■ THE PROBLEM
Without the pictures, set down everything in the listing exactly.

■ ■ ■

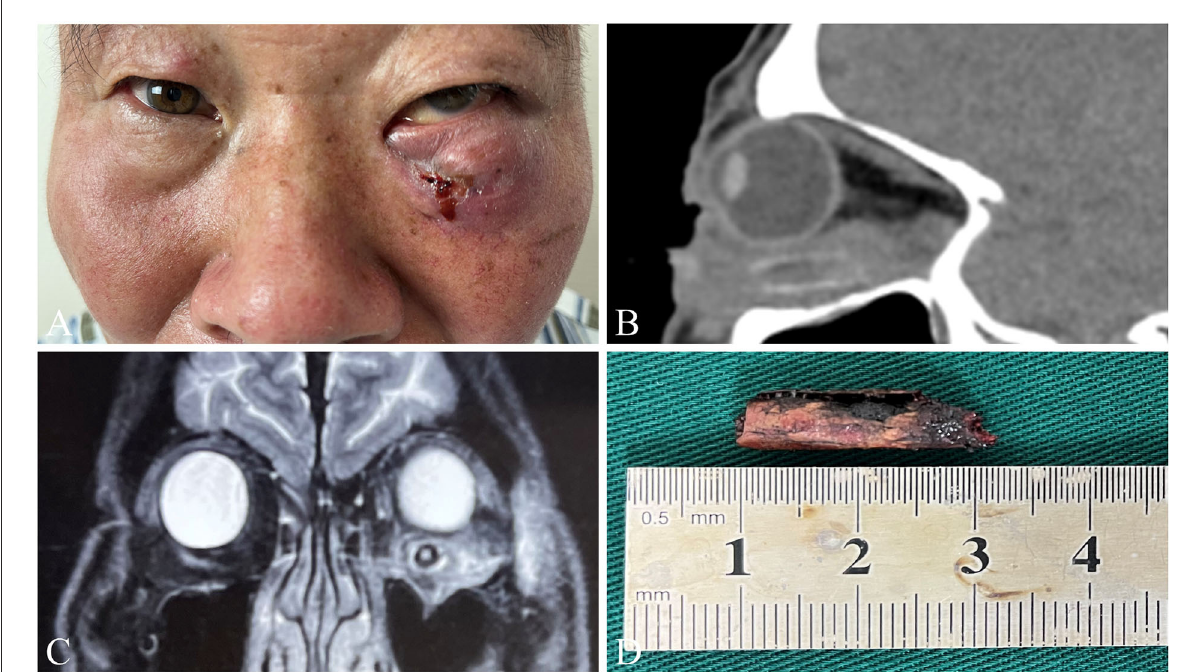
FIGURE2 A representative case of IOWFBs. A 55-year-old man who suffered pain and swelling in his left eye after being injured by a branch and received two separate debridement operations to remove multiple branch fragments at a local hospital. A month after the second operation, he was transferred to our hospital for a thorough examination and treatment as his would worsened. (A) Since a fistula with mucinous secretions in the lower eyelid was exhibited, he was admitted to our hospital 1 month after the second operation. (B) The sagittal CT scan showed a high-density shadow under the left eyeball, with a size of about 20 × 6mm. (C) MRI detected a hollow columnar shadow below the inferior rectus muscle of the left eye. (D) A branch ∼ 20mm long was taken out by exploratory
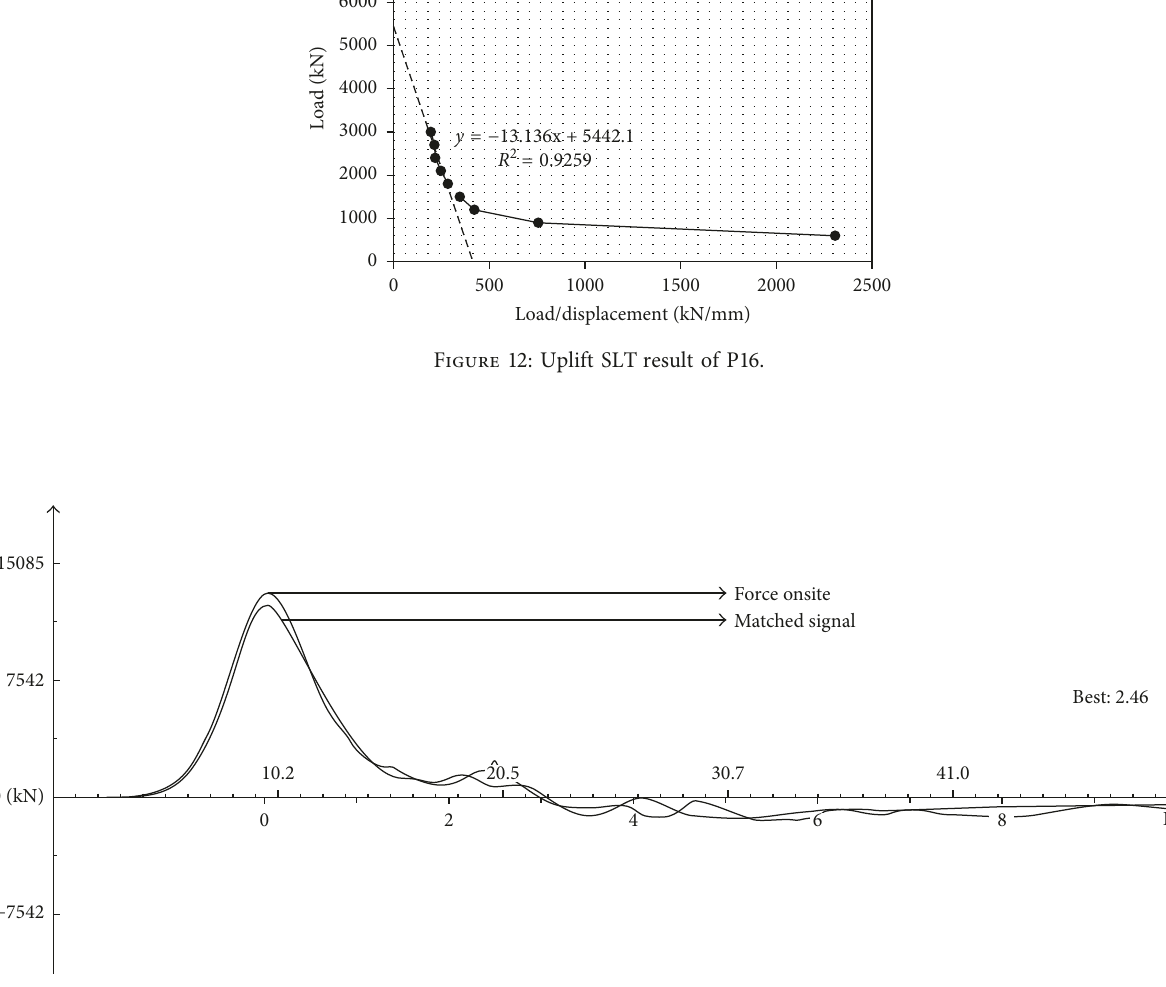
Figure 13: CAPWAP results of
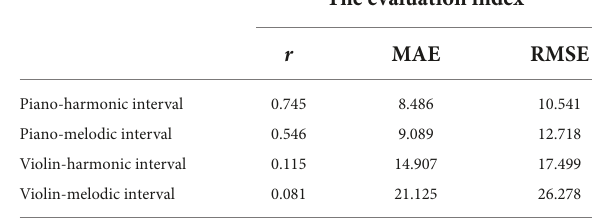
TABLE 6 The linear modeling results of the interval consonance index predicted by the multi-color perceptual attributes. The evaluation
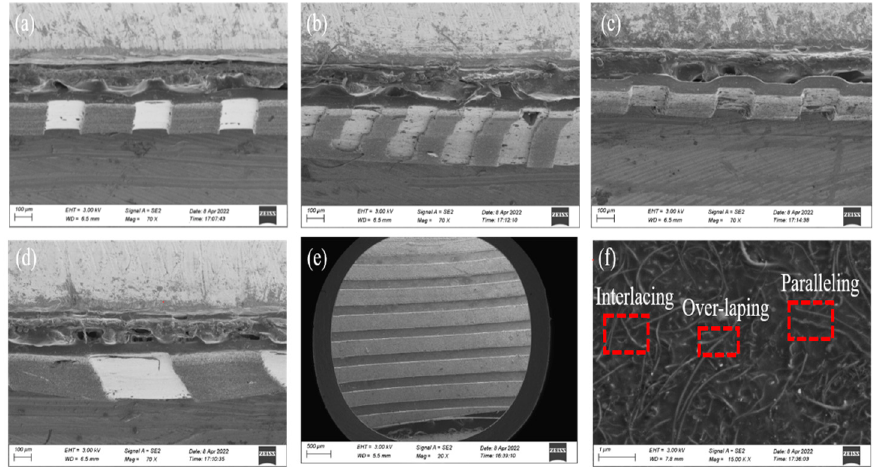
Figure 6. Scanning electron microscopy (SEM) images of MCNFs. Cross-sectional microstructures of ( a ) Model − A, ( b ) Model − D, ( c ) Model − E, and ( d ) Model − G. ( e ) SEM image of the bottom surface of a Model − G MCNF. ( f ) SEM image of the MWCNTs on the bottom surface of an MCNF.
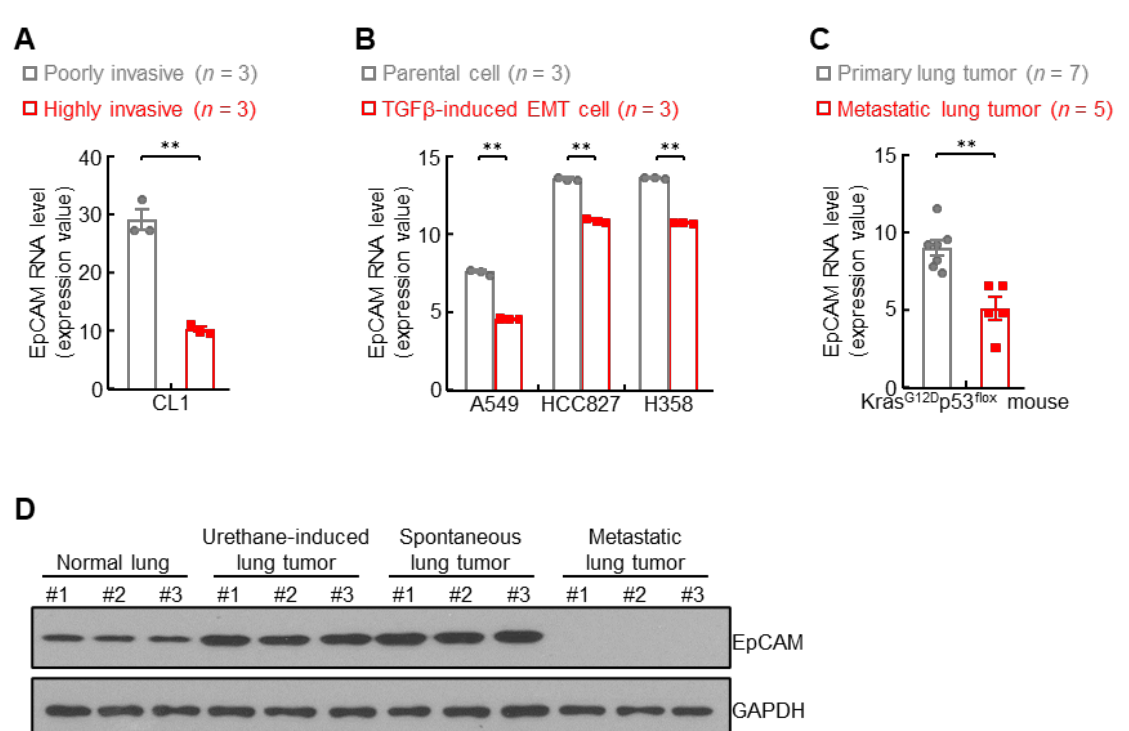
Figure 4. EpCAM expression is downregulated in metastatic lung cancer. ( A ) GSE42407 data showing decreased EpCAM RNA expression in highly invasive human lung cancer cell CL1. ( B ) GSE49644 data showing decreased EpCAM RNA expression in TGFβ -induced EMT cells. ( C ) GDS4402 data showing decreased EpCAM RNA expression in lung cancer cells derived from metastatic lung tumors compared to primary lung tumors from Kras G12D p53 flox mice. ( D ) Western blot data showing decreased EpCAM protein expression in breast metastatic lung tumor from FVBN mice. Data are representative of three independent experiments with similar results ( D ). Student’s t test (two-tailed, unpaired) was performed. Data represent means ± SEM ( A – C ). ** p < 0.01. In addition, low EpCAM protein levels were found in highly metastatic human lung cancer cells, including A549, Calu-6, H727, and H460 (Figure 5A), but high in poorly met- astatic lung cancer cells, including H1650, H1975, H3255, and HCC827 (Figure S3). Con- sistently, minimal or no expression of EpCAM RNA and protein was detected in highly metastatic murine lung cancer cells, including LLC, MAD109, and LAP0297 (Figure 5B– D). Taken together, these data suggest that, similar to metastatic lung tumors, EpCAM expression is also repressed in highly metastatic lung cancer cells.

■ ■ ■

■ SOLUTION BELOW
FIGURE2 A representative case of IOWFBs. A 55-year-old man who suffered pain and swelling in his left eye after being injured by a branch and received two separate debridement operations to remove multiple branch fragments at a local hospital. A month after the second operation, he was transferred to our hospital for a thorough examination and treatment as his would worsened. (A) Since a fistula with mucinous secretions in the lower eyelid was exhibited, he was admitted to our hospital 1 month after the second operation. (B) The sagittal CT scan showed a high-density shadow under the left eyeball, with a size of about 20 × 6mm. (C) MRI detected a hollow columnar shadow below the inferior rectus muscle of the left eye. (D) A branch ∼ 20mm long was taken out by exploratory
Figure 13: CAPWAP results of
TABLE 6 The linear modeling results of the interval consonance index predicted by the multi-color perceptual attributes. The evaluation
Figure 6. Scanning electron microscopy (SEM) images of MCNFs. Cross-sectional microstructures of ( a ) Model − A, ( b ) Model − D, ( c ) Model − E, and ( d ) Model − G. ( e ) SEM image of the bottom surface of a Model − G MCNF. ( f ) SEM image of the MWCNTs on the bottom surface of an MCNF.
Figure 4. EpCAM expression is downregulated in metastatic lung cancer. ( A ) GSE42407 data showing decreased EpCAM RNA expression in highly invasive human lung cancer cell CL1. ( B ) GSE49644 data showing decreased EpCAM RNA expression in TGFβ -induced EMT cells. ( C ) GDS4402 data showing decreased EpCAM RNA expression in lung cancer cells derived from metastatic lung tumors compared to primary lung tumors from Kras G12D p53 flox mice. ( D ) Western blot data showing decreased EpCAM protein expression in breast metastatic lung tumor from FVBN mice. Data are representative of three independent experiments with similar results ( D ). Student’s t test (two-tailed, unpaired) was performed. Data represent means ± SEM ( A – C ). ** p < 0.01. In addition, low EpCAM protein levels were found in highly metastatic human lung cancer cells, including A549, Calu-6, H727, and H460 (Figure 5A), but high in poorly met- astatic lung cancer cells, including H1650, H1975, H3255, and HCC827 (Figure S3). Con- sistently, minimal or no expression of EpCAM RNA and protein was detected in highly metastatic murine lung cancer cells, including LLC, MAD109, and LAP0297 (Figure 5B– D). Taken together, these data suggest that, similar to metastatic lung tumors, EpCAM expression is also repressed in highly metastatic lung cancer cells.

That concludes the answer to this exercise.